The Developer's Guide to Not Losing the Metrics You Need

Navigate to:

Gathering and storing metrics is one of the many parallel tasks a developer must do through the production cycle. Since you never know when an adverse event might occur, you have the metric you need to debug a problem when and if you need it.

However, you cannot store all metrics forever. This even applies to purpose-built time series database, such as the one InfluxDB offers, which is intended for high-cardinality data. Time series databases may seem “magical” when it comes to scalability, but they do not have the ability to infinitely scale, and at some point, even InfluxDB’s tool will reach a limit.

The limitations of time series databases is why you should manage your storage as a set of tubes with different sizes. When you don’t know whether a metric or a trace will be useful, or if storage becomes too expensive because you collected too many metrics, you can always store them for a short period of time. You can also move them later if they become useful or after aggregating them to decrease their pressure on your system.

If you are using InfluxDB, you can set a minimal retention policy (of just two to three days for example) for all your metrics. You can then move the metrics to another InfluxDB instance (with a longer retention policy) Kapacitor, the TICK Stack’s native data processing engine.

This is a hard issue, but I’m uncomfortable with having logs, traces and metrics in the same place. The end result is easy aggregation between all this different point of view from your system. Because at the end of the day, metrics and logs are just a different representation from the reality of your system—and having them together will behave like a powerful crystal ball capable of answering questions on the state of your system with a much higher level of  granularity.

The unique way to store this giant amount of data as described above is  via retention policy and data aggregation. One solution is Kapacitor, which can process both stream and batch data from InfluxDB—it lets you plug in your own custom logic or user-defined functions to process alerts with dynamic thresholds, match metrics for patterns and compute statistical anomalies. It also performs specific actions based on these alerts like dynamic load rebalancing.

Using Kapacitor with InfluxDB is simple and can allow you to store data as is or send it as an aggregate. In either case, this is a straightforward way for you to start looking at your metric data to determine what you need to keep—all without the guesswork.

In addition, when it comes to collecting system and application data, developers today also talk about logs, events, and tracing.

Access to metrics is like being able to get a good night’s sleep—while events are like a slap in the face. You first design metrics in the form of pretty graphs to understand normal system operation. When something deviates from that normal functioning, you get a slap that wakes you up when an event occurs.

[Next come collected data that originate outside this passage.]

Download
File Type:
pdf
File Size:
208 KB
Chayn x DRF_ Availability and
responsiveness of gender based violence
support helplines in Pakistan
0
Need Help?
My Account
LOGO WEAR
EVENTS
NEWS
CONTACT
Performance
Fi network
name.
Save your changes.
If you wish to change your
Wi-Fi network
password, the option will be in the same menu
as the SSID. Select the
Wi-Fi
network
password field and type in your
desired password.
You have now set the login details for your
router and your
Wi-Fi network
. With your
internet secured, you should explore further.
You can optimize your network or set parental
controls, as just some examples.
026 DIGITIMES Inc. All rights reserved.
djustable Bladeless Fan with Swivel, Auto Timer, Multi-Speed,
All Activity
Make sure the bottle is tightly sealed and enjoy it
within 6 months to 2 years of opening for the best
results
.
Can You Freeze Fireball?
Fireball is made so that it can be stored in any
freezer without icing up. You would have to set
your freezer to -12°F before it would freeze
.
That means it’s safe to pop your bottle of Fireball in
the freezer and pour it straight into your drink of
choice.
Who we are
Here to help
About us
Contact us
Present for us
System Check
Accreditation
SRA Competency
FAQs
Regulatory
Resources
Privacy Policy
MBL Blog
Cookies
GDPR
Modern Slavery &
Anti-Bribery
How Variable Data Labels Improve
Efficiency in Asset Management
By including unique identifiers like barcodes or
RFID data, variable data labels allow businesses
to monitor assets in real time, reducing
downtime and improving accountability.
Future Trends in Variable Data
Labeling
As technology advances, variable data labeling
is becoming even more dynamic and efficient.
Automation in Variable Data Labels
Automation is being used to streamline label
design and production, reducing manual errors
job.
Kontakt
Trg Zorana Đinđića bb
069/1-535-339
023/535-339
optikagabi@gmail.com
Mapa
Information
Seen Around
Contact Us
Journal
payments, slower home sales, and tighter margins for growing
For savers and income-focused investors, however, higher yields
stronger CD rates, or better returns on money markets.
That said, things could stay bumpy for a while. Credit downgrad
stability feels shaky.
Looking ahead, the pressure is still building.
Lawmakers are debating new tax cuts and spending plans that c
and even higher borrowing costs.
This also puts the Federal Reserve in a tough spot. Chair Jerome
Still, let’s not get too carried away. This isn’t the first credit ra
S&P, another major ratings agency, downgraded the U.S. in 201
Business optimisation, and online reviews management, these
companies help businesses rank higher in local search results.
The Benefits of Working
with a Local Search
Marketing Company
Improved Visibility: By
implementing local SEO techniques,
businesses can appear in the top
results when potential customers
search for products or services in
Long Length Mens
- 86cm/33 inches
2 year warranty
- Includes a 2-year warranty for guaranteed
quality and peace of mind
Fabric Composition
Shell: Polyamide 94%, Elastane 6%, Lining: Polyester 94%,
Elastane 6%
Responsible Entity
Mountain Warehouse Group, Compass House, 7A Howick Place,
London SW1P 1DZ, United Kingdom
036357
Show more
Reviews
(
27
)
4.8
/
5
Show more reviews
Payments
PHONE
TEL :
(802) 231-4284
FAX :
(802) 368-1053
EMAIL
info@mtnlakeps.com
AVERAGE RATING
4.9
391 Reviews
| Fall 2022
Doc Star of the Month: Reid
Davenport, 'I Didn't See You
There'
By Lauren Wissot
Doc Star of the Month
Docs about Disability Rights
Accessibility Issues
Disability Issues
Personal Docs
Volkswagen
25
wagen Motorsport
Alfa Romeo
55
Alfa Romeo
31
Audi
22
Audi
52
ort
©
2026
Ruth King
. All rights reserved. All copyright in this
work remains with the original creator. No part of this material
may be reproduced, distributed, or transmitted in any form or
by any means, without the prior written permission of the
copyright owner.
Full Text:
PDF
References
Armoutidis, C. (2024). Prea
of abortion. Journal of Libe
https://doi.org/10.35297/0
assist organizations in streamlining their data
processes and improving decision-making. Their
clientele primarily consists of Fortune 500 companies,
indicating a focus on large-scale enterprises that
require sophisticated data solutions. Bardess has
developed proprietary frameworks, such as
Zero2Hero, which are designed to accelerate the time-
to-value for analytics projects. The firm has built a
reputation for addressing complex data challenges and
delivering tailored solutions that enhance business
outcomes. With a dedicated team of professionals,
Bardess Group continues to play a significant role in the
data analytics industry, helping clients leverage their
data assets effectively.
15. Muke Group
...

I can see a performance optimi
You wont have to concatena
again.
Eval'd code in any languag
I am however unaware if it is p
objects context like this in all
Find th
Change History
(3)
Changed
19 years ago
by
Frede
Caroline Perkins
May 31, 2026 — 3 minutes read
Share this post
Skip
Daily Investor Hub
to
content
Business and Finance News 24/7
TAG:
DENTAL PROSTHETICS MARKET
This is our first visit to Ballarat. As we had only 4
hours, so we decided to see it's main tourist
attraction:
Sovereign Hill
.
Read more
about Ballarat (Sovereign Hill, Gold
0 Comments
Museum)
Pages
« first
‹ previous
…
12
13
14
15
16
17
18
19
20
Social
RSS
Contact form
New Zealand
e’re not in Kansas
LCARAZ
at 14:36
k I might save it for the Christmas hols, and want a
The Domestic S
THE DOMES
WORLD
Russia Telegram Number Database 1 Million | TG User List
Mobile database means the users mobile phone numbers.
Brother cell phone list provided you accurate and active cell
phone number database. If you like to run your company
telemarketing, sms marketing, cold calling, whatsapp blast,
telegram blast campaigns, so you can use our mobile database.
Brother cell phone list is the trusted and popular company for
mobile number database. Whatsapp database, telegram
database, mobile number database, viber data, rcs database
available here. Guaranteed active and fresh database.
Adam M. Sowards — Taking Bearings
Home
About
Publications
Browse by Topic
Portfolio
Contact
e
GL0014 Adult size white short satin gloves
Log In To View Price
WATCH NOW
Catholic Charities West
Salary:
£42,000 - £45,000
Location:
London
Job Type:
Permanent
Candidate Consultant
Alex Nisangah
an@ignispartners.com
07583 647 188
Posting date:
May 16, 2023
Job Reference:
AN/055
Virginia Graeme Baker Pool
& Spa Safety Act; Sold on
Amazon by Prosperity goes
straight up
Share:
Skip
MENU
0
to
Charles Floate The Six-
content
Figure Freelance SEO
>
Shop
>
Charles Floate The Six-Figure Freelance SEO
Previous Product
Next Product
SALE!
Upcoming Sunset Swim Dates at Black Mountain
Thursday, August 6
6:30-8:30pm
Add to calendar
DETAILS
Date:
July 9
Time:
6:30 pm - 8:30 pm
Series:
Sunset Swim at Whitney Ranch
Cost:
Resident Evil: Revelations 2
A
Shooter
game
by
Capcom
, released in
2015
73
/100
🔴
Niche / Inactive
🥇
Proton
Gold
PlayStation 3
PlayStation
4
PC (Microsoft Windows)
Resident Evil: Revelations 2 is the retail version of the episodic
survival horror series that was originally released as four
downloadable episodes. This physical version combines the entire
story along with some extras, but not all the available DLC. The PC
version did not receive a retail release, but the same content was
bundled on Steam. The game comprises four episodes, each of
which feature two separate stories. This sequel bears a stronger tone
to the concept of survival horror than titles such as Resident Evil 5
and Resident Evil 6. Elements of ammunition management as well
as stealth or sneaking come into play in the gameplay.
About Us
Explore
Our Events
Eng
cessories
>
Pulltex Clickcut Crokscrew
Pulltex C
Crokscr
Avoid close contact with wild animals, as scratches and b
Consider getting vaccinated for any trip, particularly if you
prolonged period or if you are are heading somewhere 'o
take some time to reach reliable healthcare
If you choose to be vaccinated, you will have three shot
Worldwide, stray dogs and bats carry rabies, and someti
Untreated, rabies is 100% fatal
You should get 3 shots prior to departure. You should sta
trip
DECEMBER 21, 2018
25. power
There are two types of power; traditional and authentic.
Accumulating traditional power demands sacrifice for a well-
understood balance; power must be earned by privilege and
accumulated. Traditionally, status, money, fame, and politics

With every unexpected slap in the middle of the night, confusion follows. You look around you to get information about what is happening, who interrupted your dreams and why, but metrics and events don’t tell the full story. That’s where monitoring alone falls short.

At this point, it is important to remind yourself that monitoring helps you know when something goes wrong but doesn’t answer the following questions:

  1. What is going on?
  2. How can I fix it so I can go back to sleep again?

At this junction, if the problem resides in your application, you start studying logs to see what is going on. If you are in a small low-traffic environment, you will probably find what you are looking for, and then you are done.

However, if yours is a complex system, it can be distributed or heavily reliant on third-party services where logs are massive and you can’t identify what is broken by simply watching them—in this case, you need to reduce the scope of the outage. To do that, you can look at your traces. Although identifying traces can be a challenge, there are two actions you can take:

  • First, expose the trace_id (the identifier for every trace/request) inside your logs to connect them. It will help you filter logs for a specific request.
  • Second, teach your support team and customers why the trace_id is essential. They should know that it is the key to finding out what is happening. If you have tech people as customers, it's easier when you provide them with an HTTP HEADER for example. If your customers are nontechnical, then it is a good strategy to have your UI send back the appropriate identifier.

Real issues I encountered led me to write this blog. Everything I wrote is a lesson learned from troubleshooting distributed applications: that is, metrics, events, logs and traces are not mutually exclusive. They are tools to make debugging, monitoring and observability possible. I can’t wait to have a single solution to group them all in order to make my life as a developer more awesome than it already is.